Records shown |
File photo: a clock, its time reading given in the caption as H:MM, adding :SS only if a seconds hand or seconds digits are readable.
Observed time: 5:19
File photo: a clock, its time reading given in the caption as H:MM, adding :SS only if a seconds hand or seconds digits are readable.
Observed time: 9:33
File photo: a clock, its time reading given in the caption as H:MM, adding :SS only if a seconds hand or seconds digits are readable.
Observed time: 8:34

--

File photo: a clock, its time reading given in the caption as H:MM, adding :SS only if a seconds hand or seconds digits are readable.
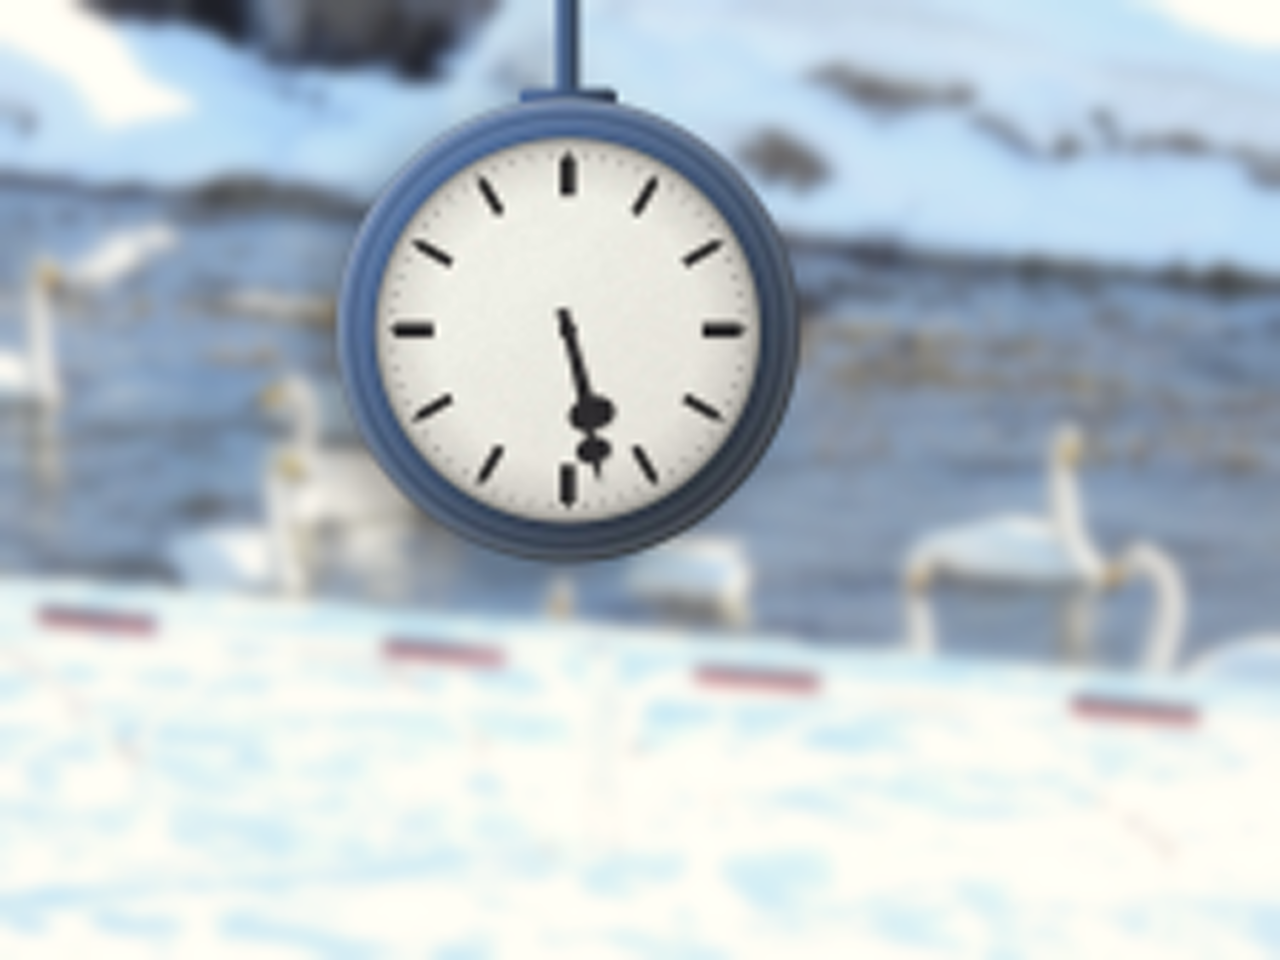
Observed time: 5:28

Aim | Find every line in the data above that contains the word "Observed", treating uppercase and lowercase letters as distinct, and copy each such line in full.

Output below |
Observed time: 5:19
Observed time: 9:33
Observed time: 8:34
Observed time: 5:28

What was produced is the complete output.